** Start Items **

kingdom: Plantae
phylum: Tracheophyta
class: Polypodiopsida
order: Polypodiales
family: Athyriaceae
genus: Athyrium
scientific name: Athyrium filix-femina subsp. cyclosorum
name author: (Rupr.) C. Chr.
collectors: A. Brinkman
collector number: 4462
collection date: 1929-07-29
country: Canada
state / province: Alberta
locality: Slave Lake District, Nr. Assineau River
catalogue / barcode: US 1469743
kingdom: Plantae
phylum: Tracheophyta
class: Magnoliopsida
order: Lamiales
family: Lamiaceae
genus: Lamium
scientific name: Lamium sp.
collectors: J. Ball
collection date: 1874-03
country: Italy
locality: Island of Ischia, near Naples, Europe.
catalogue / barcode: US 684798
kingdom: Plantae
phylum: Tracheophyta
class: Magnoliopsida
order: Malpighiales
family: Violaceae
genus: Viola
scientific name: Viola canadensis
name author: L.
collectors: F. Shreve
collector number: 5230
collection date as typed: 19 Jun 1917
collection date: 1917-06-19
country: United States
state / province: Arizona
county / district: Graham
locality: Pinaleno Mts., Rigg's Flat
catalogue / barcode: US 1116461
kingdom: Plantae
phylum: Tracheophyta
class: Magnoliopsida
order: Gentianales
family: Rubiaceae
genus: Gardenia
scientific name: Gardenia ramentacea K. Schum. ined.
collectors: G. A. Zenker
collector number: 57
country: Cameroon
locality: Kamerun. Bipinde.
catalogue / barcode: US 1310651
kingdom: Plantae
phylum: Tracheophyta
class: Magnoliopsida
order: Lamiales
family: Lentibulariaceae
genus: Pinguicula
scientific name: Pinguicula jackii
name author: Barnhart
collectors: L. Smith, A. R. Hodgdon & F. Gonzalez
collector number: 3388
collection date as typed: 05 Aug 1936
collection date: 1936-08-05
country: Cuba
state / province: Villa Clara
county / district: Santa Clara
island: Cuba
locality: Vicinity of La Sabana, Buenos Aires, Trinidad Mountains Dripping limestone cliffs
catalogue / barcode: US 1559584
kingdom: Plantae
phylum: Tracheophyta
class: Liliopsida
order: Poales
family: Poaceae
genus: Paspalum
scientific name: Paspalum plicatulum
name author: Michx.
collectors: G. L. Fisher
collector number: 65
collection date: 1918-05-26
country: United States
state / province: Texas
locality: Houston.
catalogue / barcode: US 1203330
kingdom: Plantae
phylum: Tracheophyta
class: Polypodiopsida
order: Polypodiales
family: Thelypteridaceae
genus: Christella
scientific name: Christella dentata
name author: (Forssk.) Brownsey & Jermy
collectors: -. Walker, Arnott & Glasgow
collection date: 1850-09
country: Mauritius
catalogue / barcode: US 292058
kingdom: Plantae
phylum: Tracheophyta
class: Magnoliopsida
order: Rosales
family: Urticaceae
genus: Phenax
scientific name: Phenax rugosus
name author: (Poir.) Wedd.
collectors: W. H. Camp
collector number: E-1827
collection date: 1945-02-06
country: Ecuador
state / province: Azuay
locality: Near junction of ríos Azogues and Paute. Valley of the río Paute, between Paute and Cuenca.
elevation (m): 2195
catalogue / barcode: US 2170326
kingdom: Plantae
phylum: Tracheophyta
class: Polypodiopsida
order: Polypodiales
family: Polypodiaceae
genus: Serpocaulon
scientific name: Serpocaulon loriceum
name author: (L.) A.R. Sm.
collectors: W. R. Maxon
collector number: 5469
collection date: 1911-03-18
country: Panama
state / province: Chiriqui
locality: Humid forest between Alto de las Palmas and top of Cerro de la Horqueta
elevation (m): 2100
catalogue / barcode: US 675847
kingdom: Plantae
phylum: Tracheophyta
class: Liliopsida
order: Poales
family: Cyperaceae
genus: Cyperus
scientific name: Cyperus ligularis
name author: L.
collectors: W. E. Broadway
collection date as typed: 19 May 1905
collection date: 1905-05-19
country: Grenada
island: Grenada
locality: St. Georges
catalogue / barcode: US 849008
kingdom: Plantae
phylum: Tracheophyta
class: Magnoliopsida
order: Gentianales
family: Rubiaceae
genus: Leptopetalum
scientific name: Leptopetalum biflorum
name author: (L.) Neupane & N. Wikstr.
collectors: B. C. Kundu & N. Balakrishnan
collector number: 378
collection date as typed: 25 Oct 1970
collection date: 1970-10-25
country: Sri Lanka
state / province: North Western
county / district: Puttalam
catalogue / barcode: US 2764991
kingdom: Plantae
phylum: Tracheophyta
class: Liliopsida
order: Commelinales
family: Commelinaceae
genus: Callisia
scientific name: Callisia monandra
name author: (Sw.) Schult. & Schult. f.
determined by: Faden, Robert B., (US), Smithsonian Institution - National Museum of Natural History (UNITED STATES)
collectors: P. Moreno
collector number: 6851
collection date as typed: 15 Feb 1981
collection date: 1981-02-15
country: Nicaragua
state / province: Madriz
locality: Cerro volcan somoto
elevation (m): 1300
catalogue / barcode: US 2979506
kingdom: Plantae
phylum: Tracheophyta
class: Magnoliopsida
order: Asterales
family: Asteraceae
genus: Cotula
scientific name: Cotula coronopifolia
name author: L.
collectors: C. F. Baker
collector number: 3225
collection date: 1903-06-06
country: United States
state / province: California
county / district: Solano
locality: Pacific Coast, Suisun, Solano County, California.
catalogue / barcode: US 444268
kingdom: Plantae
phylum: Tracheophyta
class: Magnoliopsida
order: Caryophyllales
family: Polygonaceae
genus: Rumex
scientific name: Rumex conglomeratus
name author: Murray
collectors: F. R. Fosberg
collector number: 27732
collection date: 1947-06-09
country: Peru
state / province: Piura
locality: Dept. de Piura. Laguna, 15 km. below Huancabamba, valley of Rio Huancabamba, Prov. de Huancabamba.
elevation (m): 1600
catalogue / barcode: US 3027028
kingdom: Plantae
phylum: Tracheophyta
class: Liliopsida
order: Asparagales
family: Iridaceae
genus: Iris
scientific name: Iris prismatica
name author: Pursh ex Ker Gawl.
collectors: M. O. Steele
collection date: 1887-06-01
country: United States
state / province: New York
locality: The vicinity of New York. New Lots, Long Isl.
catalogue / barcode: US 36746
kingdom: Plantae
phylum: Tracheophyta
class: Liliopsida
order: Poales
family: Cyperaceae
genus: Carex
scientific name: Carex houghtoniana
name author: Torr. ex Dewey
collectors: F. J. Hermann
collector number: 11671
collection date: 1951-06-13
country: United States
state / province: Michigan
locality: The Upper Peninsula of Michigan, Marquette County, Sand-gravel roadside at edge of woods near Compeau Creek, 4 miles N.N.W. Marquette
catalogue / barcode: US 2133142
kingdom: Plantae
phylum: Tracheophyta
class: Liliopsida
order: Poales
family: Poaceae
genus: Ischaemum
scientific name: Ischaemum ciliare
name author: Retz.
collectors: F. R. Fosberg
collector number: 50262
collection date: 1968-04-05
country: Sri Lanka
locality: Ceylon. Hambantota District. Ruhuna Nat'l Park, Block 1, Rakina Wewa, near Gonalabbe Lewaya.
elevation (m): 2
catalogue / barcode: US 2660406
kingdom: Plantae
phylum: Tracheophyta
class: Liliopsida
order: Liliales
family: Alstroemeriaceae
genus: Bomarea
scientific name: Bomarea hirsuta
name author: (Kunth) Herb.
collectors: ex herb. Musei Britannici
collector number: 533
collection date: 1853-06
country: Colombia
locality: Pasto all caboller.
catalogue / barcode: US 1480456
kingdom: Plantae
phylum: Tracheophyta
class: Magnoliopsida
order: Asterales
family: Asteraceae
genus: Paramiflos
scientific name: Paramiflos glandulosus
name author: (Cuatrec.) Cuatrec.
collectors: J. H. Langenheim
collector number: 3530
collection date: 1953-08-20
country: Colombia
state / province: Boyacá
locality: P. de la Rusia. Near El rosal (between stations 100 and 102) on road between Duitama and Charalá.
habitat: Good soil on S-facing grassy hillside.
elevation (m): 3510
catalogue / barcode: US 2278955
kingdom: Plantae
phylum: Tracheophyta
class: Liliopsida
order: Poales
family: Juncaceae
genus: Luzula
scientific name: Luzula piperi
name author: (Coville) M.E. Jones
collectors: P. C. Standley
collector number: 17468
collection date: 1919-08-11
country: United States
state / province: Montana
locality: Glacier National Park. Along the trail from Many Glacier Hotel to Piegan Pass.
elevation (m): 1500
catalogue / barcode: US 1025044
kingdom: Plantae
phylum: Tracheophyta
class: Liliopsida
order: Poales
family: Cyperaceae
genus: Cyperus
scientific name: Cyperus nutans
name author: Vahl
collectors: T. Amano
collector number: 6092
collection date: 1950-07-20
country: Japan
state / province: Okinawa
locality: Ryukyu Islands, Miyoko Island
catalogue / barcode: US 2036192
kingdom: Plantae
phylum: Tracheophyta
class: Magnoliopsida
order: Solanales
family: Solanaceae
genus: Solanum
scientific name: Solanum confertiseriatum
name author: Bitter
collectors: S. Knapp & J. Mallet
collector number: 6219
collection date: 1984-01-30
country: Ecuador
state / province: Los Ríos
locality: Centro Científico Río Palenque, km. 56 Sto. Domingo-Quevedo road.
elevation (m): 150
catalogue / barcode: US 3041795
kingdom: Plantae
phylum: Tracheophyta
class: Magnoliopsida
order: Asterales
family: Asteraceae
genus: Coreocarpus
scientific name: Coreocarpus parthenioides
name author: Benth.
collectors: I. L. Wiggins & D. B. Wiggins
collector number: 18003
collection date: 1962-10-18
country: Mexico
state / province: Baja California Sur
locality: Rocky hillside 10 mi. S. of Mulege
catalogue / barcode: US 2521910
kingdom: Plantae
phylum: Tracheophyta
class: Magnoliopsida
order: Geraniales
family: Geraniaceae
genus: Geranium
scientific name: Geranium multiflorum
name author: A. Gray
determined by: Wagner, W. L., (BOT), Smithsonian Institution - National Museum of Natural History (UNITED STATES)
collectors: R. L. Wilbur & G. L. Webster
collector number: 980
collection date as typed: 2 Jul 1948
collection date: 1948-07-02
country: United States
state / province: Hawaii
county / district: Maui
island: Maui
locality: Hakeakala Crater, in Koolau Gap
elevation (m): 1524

** End Items **

• Task directions
Could you turn the data above into a numbered list, starting with the line that contains "name author: Torr. ex Dewey" and going on through the line that contains "state / province: Boyacá", with any blank lines left out?

• Complete answer
1. name author: Torr. ex Dewey
2. collectors: F. J. Hermann
3. collector number: 11671
4. collection date: 1951-06-13
5. country: United States
6. state / province: Michigan
7. locality: The Upper Peninsula of Michigan, Marquette County, Sand-gravel roadside at edge of woods near Compeau Creek, 4 miles N.N.W. Marquette
8. catalogue / barcode: US 2133142
9. kingdom: Plantae
10. phylum: Tracheophyta
11. class: Liliopsida
12. order: Poales
13. family: Poaceae
14. genus: Ischaemum
15. scientific name: Ischaemum ciliare
16. name author: Retz.
17. collectors: F. R. Fosberg
18. collector number: 50262
19. collection date: 1968-04-05
20. country: Sri Lanka
21. locality: Ceylon. Hambantota District. Ruhuna Nat'l Park, Block 1, Rakina Wewa, near Gonalabbe Lewaya.
22. elevation (m): 2
23. catalogue / barcode: US 2660406
24. kingdom: Plantae
25. phylum: Tracheophyta
26. class: Liliopsida
27. order: Liliales
28. family: Alstroemeriaceae
29. genus: Bomarea
30. scientific name: Bomarea hirsuta
31. name author: (Kunth) Herb.
32. collectors: ex herb. Musei Britannici
33. collector number: 533
34. collection date: 1853-06
35. country: Colombia
36. locality: Pasto all caboller.
37. catalogue / barcode: US 1480456
38. kingdom: Plantae
39. phylum: Tracheophyta
40. class: Magnoliopsida
41. order: Asterales
42. family: Asteraceae
43. genus: Paramiflos
44. scientific name: Paramiflos glandulosus
45. name author: (Cuatrec.) Cuatrec.
46. collectors: J. H. Langenheim
47. collector number: 3530
48. collection date: 1953-08-20
49. country: Colombia
50. state / province: Boyacá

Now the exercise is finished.